**DATA SHOWN:**
-- Opening Marker --
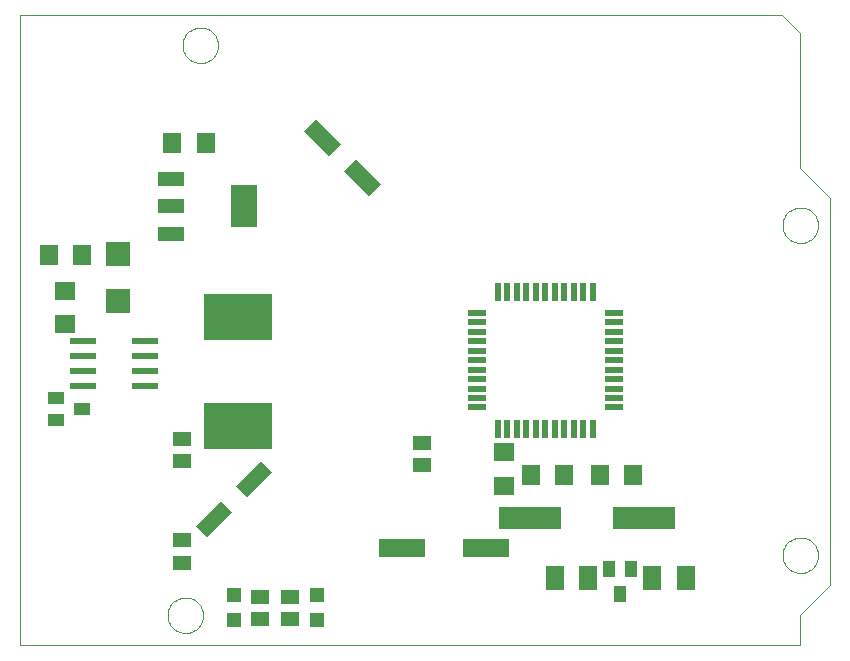
<source format=gtp>
G75*
G70*
%OFA0B0*%
%FSLAX24Y24*%
%IPPOS*%
%LPD*%
%AMOC8*
5,1,8,0,0,1.08239X$1,22.5*
%
%ADD10C,0.0000*%
%ADD11R,0.2100X0.0760*%
%ADD12R,0.0197X0.0591*%
%ADD13R,0.0591X0.0197*%
%ADD14R,0.0630X0.0709*%
%ADD15R,0.0709X0.0630*%
%ADD16R,0.0630X0.0787*%
%ADD17R,0.0472X0.0472*%
%ADD18R,0.0630X0.0512*%
%ADD19R,0.0870X0.0240*%
%ADD20R,0.0787X0.0787*%
%ADD21R,0.1181X0.0551*%
%ADD22R,0.2299X0.1551*%
%ADD23R,0.0880X0.0480*%
%ADD24R,0.0866X0.1417*%
%ADD25R,0.0551X0.0394*%
%ADD26R,0.0394X0.0551*%
%ADD27R,0.1575X0.0630*%
D10*
X000500Y000500D02*
X000500Y021500D01*
X025900Y021500D01*
X026500Y020900D01*
X026500Y016400D01*
X027500Y015400D01*
X027500Y002500D01*
X026500Y001500D01*
X026500Y000500D01*
X000500Y000500D01*
X005409Y001500D02*
X005411Y001548D01*
X005417Y001596D01*
X005427Y001643D01*
X005440Y001689D01*
X005458Y001734D01*
X005478Y001778D01*
X005503Y001820D01*
X005531Y001859D01*
X005561Y001896D01*
X005595Y001930D01*
X005632Y001962D01*
X005670Y001991D01*
X005711Y002016D01*
X005754Y002038D01*
X005799Y002056D01*
X005845Y002070D01*
X005892Y002081D01*
X005940Y002088D01*
X005988Y002091D01*
X006036Y002090D01*
X006084Y002085D01*
X006132Y002076D01*
X006178Y002064D01*
X006223Y002047D01*
X006267Y002027D01*
X006309Y002004D01*
X006349Y001977D01*
X006387Y001947D01*
X006422Y001914D01*
X006454Y001878D01*
X006484Y001840D01*
X006510Y001799D01*
X006532Y001756D01*
X006552Y001712D01*
X006567Y001667D01*
X006579Y001620D01*
X006587Y001572D01*
X006591Y001524D01*
X006591Y001476D01*
X006587Y001428D01*
X006579Y001380D01*
X006567Y001333D01*
X006552Y001288D01*
X006532Y001244D01*
X006510Y001201D01*
X006484Y001160D01*
X006454Y001122D01*
X006422Y001086D01*
X006387Y001053D01*
X006349Y001023D01*
X006309Y000996D01*
X006267Y000973D01*
X006223Y000953D01*
X006178Y000936D01*
X006132Y000924D01*
X006084Y000915D01*
X006036Y000910D01*
X005988Y000909D01*
X005940Y000912D01*
X005892Y000919D01*
X005845Y000930D01*
X005799Y000944D01*
X005754Y000962D01*
X005711Y000984D01*
X005670Y001009D01*
X005632Y001038D01*
X005595Y001070D01*
X005561Y001104D01*
X005531Y001141D01*
X005503Y001180D01*
X005478Y001222D01*
X005458Y001266D01*
X005440Y001311D01*
X005427Y001357D01*
X005417Y001404D01*
X005411Y001452D01*
X005409Y001500D01*
X025909Y003500D02*
X025911Y003548D01*
X025917Y003596D01*
X025927Y003643D01*
X025940Y003689D01*
X025958Y003734D01*
X025978Y003778D01*
X026003Y003820D01*
X026031Y003859D01*
X026061Y003896D01*
X026095Y003930D01*
X026132Y003962D01*
X026170Y003991D01*
X026211Y004016D01*
X026254Y004038D01*
X026299Y004056D01*
X026345Y004070D01*
X026392Y004081D01*
X026440Y004088D01*
X026488Y004091D01*
X026536Y004090D01*
X026584Y004085D01*
X026632Y004076D01*
X026678Y004064D01*
X026723Y004047D01*
X026767Y004027D01*
X026809Y004004D01*
X026849Y003977D01*
X026887Y003947D01*
X026922Y003914D01*
X026954Y003878D01*
X026984Y003840D01*
X027010Y003799D01*
X027032Y003756D01*
X027052Y003712D01*
X027067Y003667D01*
X027079Y003620D01*
X027087Y003572D01*
X027091Y003524D01*
X027091Y003476D01*
X027087Y003428D01*
X027079Y003380D01*
X027067Y003333D01*
X027052Y003288D01*
X027032Y003244D01*
X027010Y003201D01*
X026984Y003160D01*
X026954Y003122D01*
X026922Y003086D01*
X026887Y003053D01*
X026849Y003023D01*
X026809Y002996D01*
X026767Y002973D01*
X026723Y002953D01*
X026678Y002936D01*
X026632Y002924D01*
X026584Y002915D01*
X026536Y002910D01*
X026488Y002909D01*
X026440Y002912D01*
X026392Y002919D01*
X026345Y002930D01*
X026299Y002944D01*
X026254Y002962D01*
X026211Y002984D01*
X026170Y003009D01*
X026132Y003038D01*
X026095Y003070D01*
X026061Y003104D01*
X026031Y003141D01*
X026003Y003180D01*
X025978Y003222D01*
X025958Y003266D01*
X025940Y003311D01*
X025927Y003357D01*
X025917Y003404D01*
X025911Y003452D01*
X025909Y003500D01*
X025909Y014500D02*
X025911Y014548D01*
X025917Y014596D01*
X025927Y014643D01*
X025940Y014689D01*
X025958Y014734D01*
X025978Y014778D01*
X026003Y014820D01*
X026031Y014859D01*
X026061Y014896D01*
X026095Y014930D01*
X026132Y014962D01*
X026170Y014991D01*
X026211Y015016D01*
X026254Y015038D01*
X026299Y015056D01*
X026345Y015070D01*
X026392Y015081D01*
X026440Y015088D01*
X026488Y015091D01*
X026536Y015090D01*
X026584Y015085D01*
X026632Y015076D01*
X026678Y015064D01*
X026723Y015047D01*
X026767Y015027D01*
X026809Y015004D01*
X026849Y014977D01*
X026887Y014947D01*
X026922Y014914D01*
X026954Y014878D01*
X026984Y014840D01*
X027010Y014799D01*
X027032Y014756D01*
X027052Y014712D01*
X027067Y014667D01*
X027079Y014620D01*
X027087Y014572D01*
X027091Y014524D01*
X027091Y014476D01*
X027087Y014428D01*
X027079Y014380D01*
X027067Y014333D01*
X027052Y014288D01*
X027032Y014244D01*
X027010Y014201D01*
X026984Y014160D01*
X026954Y014122D01*
X026922Y014086D01*
X026887Y014053D01*
X026849Y014023D01*
X026809Y013996D01*
X026767Y013973D01*
X026723Y013953D01*
X026678Y013936D01*
X026632Y013924D01*
X026584Y013915D01*
X026536Y013910D01*
X026488Y013909D01*
X026440Y013912D01*
X026392Y013919D01*
X026345Y013930D01*
X026299Y013944D01*
X026254Y013962D01*
X026211Y013984D01*
X026170Y014009D01*
X026132Y014038D01*
X026095Y014070D01*
X026061Y014104D01*
X026031Y014141D01*
X026003Y014180D01*
X025978Y014222D01*
X025958Y014266D01*
X025940Y014311D01*
X025927Y014357D01*
X025917Y014404D01*
X025911Y014452D01*
X025909Y014500D01*
X005909Y020500D02*
X005911Y020548D01*
X005917Y020596D01*
X005927Y020643D01*
X005940Y020689D01*
X005958Y020734D01*
X005978Y020778D01*
X006003Y020820D01*
X006031Y020859D01*
X006061Y020896D01*
X006095Y020930D01*
X006132Y020962D01*
X006170Y020991D01*
X006211Y021016D01*
X006254Y021038D01*
X006299Y021056D01*
X006345Y021070D01*
X006392Y021081D01*
X006440Y021088D01*
X006488Y021091D01*
X006536Y021090D01*
X006584Y021085D01*
X006632Y021076D01*
X006678Y021064D01*
X006723Y021047D01*
X006767Y021027D01*
X006809Y021004D01*
X006849Y020977D01*
X006887Y020947D01*
X006922Y020914D01*
X006954Y020878D01*
X006984Y020840D01*
X007010Y020799D01*
X007032Y020756D01*
X007052Y020712D01*
X007067Y020667D01*
X007079Y020620D01*
X007087Y020572D01*
X007091Y020524D01*
X007091Y020476D01*
X007087Y020428D01*
X007079Y020380D01*
X007067Y020333D01*
X007052Y020288D01*
X007032Y020244D01*
X007010Y020201D01*
X006984Y020160D01*
X006954Y020122D01*
X006922Y020086D01*
X006887Y020053D01*
X006849Y020023D01*
X006809Y019996D01*
X006767Y019973D01*
X006723Y019953D01*
X006678Y019936D01*
X006632Y019924D01*
X006584Y019915D01*
X006536Y019910D01*
X006488Y019909D01*
X006440Y019912D01*
X006392Y019919D01*
X006345Y019930D01*
X006299Y019944D01*
X006254Y019962D01*
X006211Y019984D01*
X006170Y020009D01*
X006132Y020038D01*
X006095Y020070D01*
X006061Y020104D01*
X006031Y020141D01*
X006003Y020180D01*
X005978Y020222D01*
X005958Y020266D01*
X005940Y020311D01*
X005927Y020357D01*
X005917Y020404D01*
X005911Y020452D01*
X005909Y020500D01*
D11*
X017475Y004750D03*
X021275Y004750D03*
D12*
X019575Y007717D03*
X019260Y007717D03*
X018945Y007717D03*
X018630Y007717D03*
X018315Y007717D03*
X018000Y007717D03*
X017685Y007717D03*
X017370Y007717D03*
X017055Y007717D03*
X016740Y007717D03*
X016425Y007717D03*
X016425Y012283D03*
X016740Y012283D03*
X017055Y012283D03*
X017370Y012283D03*
X017685Y012283D03*
X018000Y012283D03*
X018315Y012283D03*
X018630Y012283D03*
X018945Y012283D03*
X019260Y012283D03*
X019575Y012283D03*
D13*
X020283Y011575D03*
X020283Y011260D03*
X020283Y010945D03*
X020283Y010630D03*
X020283Y010315D03*
X020283Y010000D03*
X020283Y009685D03*
X020283Y009370D03*
X020283Y009055D03*
X020283Y008740D03*
X020283Y008425D03*
X015717Y008425D03*
X015717Y008740D03*
X015717Y009055D03*
X015717Y009370D03*
X015717Y009685D03*
X015717Y010000D03*
X015717Y010315D03*
X015717Y010630D03*
X015717Y010945D03*
X015717Y011260D03*
X015717Y011575D03*
D14*
X017511Y006188D03*
X018614Y006188D03*
X019824Y006188D03*
X020926Y006188D03*
X006676Y017250D03*
X005574Y017250D03*
X002551Y013500D03*
X001449Y013500D03*
D15*
X002000Y012301D03*
X002000Y011199D03*
X016625Y006926D03*
X016625Y005824D03*
D16*
X018324Y002750D03*
X019426Y002750D03*
X021574Y002750D03*
X022676Y002750D03*
D17*
X010375Y002163D03*
X010375Y001337D03*
X007625Y001337D03*
X007625Y002163D03*
D18*
X008500Y002124D03*
X008500Y001376D03*
X009500Y001376D03*
X009500Y002124D03*
X005875Y003251D03*
X005875Y003999D03*
X005875Y006626D03*
X005875Y007374D03*
X013875Y007249D03*
X013875Y006501D03*
D19*
X004655Y009125D03*
X004655Y009625D03*
X004655Y010125D03*
X004655Y010625D03*
X002595Y010625D03*
X002595Y010125D03*
X002595Y009625D03*
X002595Y009125D03*
D20*
X003750Y011963D03*
X003750Y013537D03*
D21*
G36*
X010804Y016807D02*
X009971Y017640D01*
X010360Y018029D01*
X011193Y017196D01*
X010804Y016807D01*
G37*
G36*
X012140Y015471D02*
X011307Y016304D01*
X011696Y016693D01*
X012529Y015860D01*
X012140Y015471D01*
G37*
G36*
X008904Y006265D02*
X008071Y005432D01*
X007682Y005821D01*
X008515Y006654D01*
X008904Y006265D01*
G37*
G36*
X007568Y004929D02*
X006735Y004096D01*
X006346Y004485D01*
X007179Y005318D01*
X007568Y004929D01*
G37*
D22*
X007750Y007824D03*
X007750Y011426D03*
D23*
X005530Y014215D03*
X005530Y015125D03*
X005530Y016035D03*
D24*
X007970Y015125D03*
D25*
X001692Y008749D03*
X001692Y008001D03*
X002558Y008375D03*
D26*
X020126Y003058D03*
X020874Y003058D03*
X020500Y002192D03*
D27*
X016023Y003750D03*
X013227Y003750D03*
M02*

</source>
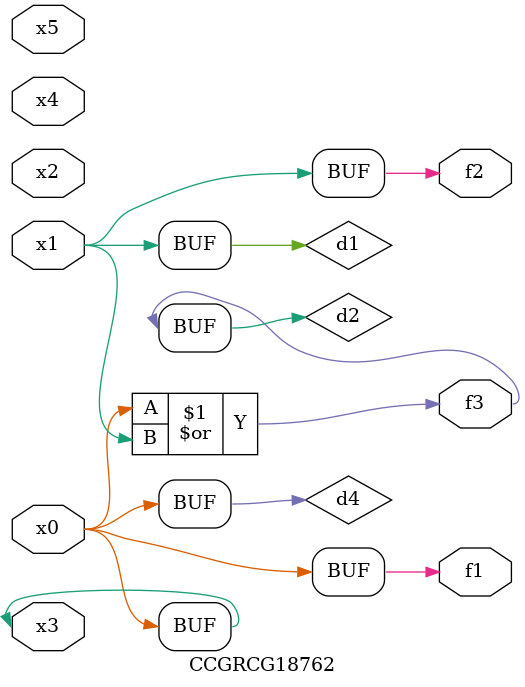
<source format=v>
module CCGRCG18762(
	input x0, x1, x2, x3, x4, x5,
	output f1, f2, f3
);

	wire d1, d2, d3, d4;

	and (d1, x1);
	or (d2, x0, x1);
	nand (d3, x0, x5);
	buf (d4, x0, x3);
	assign f1 = d4;
	assign f2 = d1;
	assign f3 = d2;
endmodule

</source>
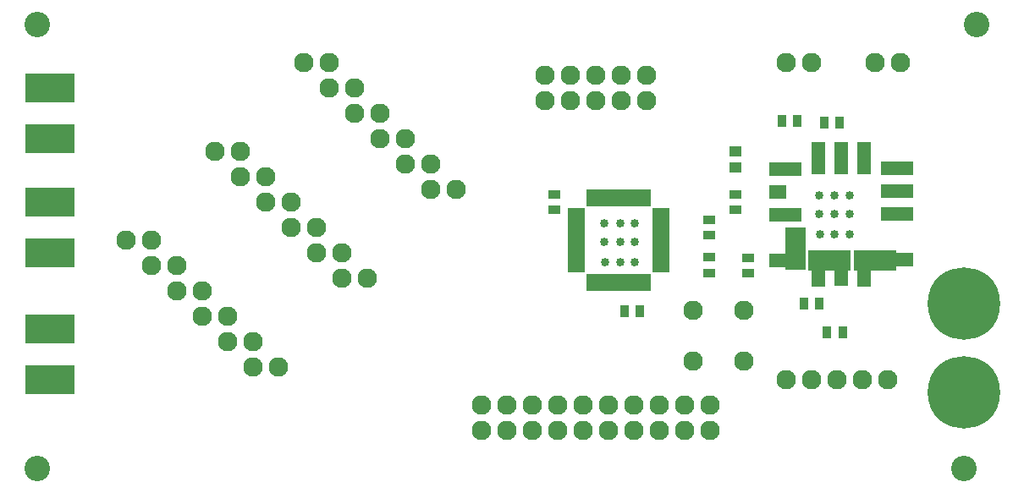
<source format=gts>
G04 EasyPC Gerber Version 21.0.3 Build 4286 *
G04 #@! TF.Part,Single*
G04 #@! TF.FileFunction,Soldermask,Top *
G04 #@! TF.FilePolarity,Negative *
%FSLAX24Y24*%
%MOIN*%
G04 #@! TA.AperFunction,SMDPad*
%ADD85R,0.03362X0.06807*%
%ADD88R,0.03559X0.04937*%
%ADD93R,0.05724X0.12811*%
%ADD95R,0.07969X0.17024*%
G04 #@! TA.AperFunction,WasherPad*
%ADD83C,0.03362*%
G04 #@! TA.AperFunction,ComponentPad*
%ADD86C,0.07693*%
G04 #@! TA.AperFunction,WasherPad*
%ADD82C,0.10055*%
G04 #@! TA.AperFunction,SMDPad*
%ADD84R,0.06807X0.03362*%
%ADD87R,0.04937X0.03559*%
%ADD90R,0.04740X0.04346*%
%ADD92R,0.06906X0.05724*%
%ADD91R,0.12811X0.05724*%
%ADD94R,0.17024X0.07969*%
G04 #@! TA.AperFunction,WasherPad*
%ADD81R,0.19686X0.11812*%
G04 #@! TA.AperFunction,ComponentPad*
%ADD89C,0.28559*%
X0Y0D02*
D02*
D81*
X4525Y6525D03*
Y8525D03*
Y11525D03*
Y13525D03*
Y16025D03*
Y18025D03*
D02*
D82*
X4025Y3025D03*
Y20525D03*
X40525Y3025D03*
X41025Y20525D03*
D02*
D83*
X26348Y11946D03*
Y12694D03*
X26387Y11159D03*
X26978D03*
Y11946D03*
Y12694D03*
X27568Y11159D03*
Y11946D03*
Y12694D03*
X34812Y13049D03*
Y13797D03*
X34852Y12261D03*
X35442D03*
Y13049D03*
Y13797D03*
X36033Y12261D03*
Y13049D03*
Y13797D03*
D02*
D84*
X25270Y10923D03*
Y11238D03*
Y11553D03*
Y11868D03*
Y12182D03*
Y12497D03*
Y12812D03*
Y13127D03*
X28607Y10923D03*
Y11238D03*
Y11553D03*
Y11868D03*
Y12182D03*
Y12497D03*
Y12812D03*
Y13127D03*
D02*
D85*
X25836Y10356D03*
Y13694D03*
X26151Y10356D03*
Y13694D03*
X26466Y10356D03*
Y13694D03*
X26781Y10356D03*
Y13694D03*
X27096Y10356D03*
Y13694D03*
X27411Y10356D03*
Y13694D03*
X27726Y10356D03*
Y13694D03*
X28041Y10356D03*
Y13694D03*
D02*
D86*
X7525Y12025D03*
X8525Y11025D03*
Y12025D03*
X9525Y10025D03*
Y11025D03*
X10525Y9025D03*
Y10025D03*
X11025Y15525D03*
X11525Y8025D03*
Y9025D03*
X12025Y14525D03*
Y15525D03*
X12525Y7025D03*
Y8025D03*
X13025Y13525D03*
Y14525D03*
X13525Y7025D03*
X14025Y12525D03*
Y13525D03*
X14525Y19025D03*
X15025Y11525D03*
Y12525D03*
X15525Y18025D03*
Y19025D03*
X16025Y10525D03*
Y11525D03*
X16525Y17025D03*
Y18025D03*
X17025Y10525D03*
X17525Y16025D03*
Y17025D03*
X18525Y15025D03*
Y16025D03*
X19525Y14025D03*
Y15025D03*
X20525Y14025D03*
X21525Y4525D03*
Y5525D03*
X22525Y4525D03*
Y5525D03*
X23525Y4525D03*
Y5525D03*
X24025Y17525D03*
Y18525D03*
X24525Y4525D03*
Y5525D03*
X25025Y17525D03*
Y18525D03*
X25525Y4525D03*
Y5525D03*
X26025Y17525D03*
Y18525D03*
X26525Y4525D03*
Y5525D03*
X27025Y17525D03*
Y18525D03*
X27525Y4525D03*
Y5525D03*
X28025Y17525D03*
Y18525D03*
X28525Y4525D03*
Y5525D03*
X29525Y4525D03*
Y5525D03*
X29875Y7245D03*
Y9245D03*
X30525Y4525D03*
Y5525D03*
X31875Y7245D03*
Y9245D03*
X33525Y6525D03*
X33533Y19025D03*
X34517D03*
X34525Y6525D03*
X35525D03*
X36525D03*
X37033Y19025D03*
X37525Y6525D03*
X38017Y19025D03*
D02*
D87*
X24379Y13216D03*
Y13826D03*
X30482Y10736D03*
Y11346D03*
Y12232D03*
Y12842D03*
X31525Y13220D03*
Y13830D03*
X32025Y10720D03*
Y11330D03*
D02*
D88*
X27145Y9230D03*
X27755D03*
X33366Y16710D03*
X33976D03*
X34220Y9525D03*
X34830D03*
X35019Y16671D03*
X35137Y8403D03*
X35629Y16671D03*
X35747Y8403D03*
D02*
D89*
X40525Y6025D03*
Y9525D03*
D02*
D90*
X31525Y14899D03*
Y15529D03*
D02*
D91*
X33482Y13021D03*
X33486Y11230D03*
X33490Y14824D03*
X37887Y13060D03*
Y13958D03*
X37891Y11265D03*
Y14848D03*
D02*
D92*
X33191Y13923D03*
D02*
D93*
X34801Y10836D03*
X34805Y15249D03*
X35686Y15245D03*
X35698Y10844D03*
X36588Y15245D03*
X36592Y10840D03*
D02*
D94*
X35242Y11241D03*
X37041Y11242D03*
D02*
D95*
X33892Y11693D03*
X0Y0D02*
M02*

</source>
-- Closing Marker --
When a line of the data holds the string "format", pick it out and copy it.

**REPLY:**
<source format=gtp>
<source format=v>
<source format=gts>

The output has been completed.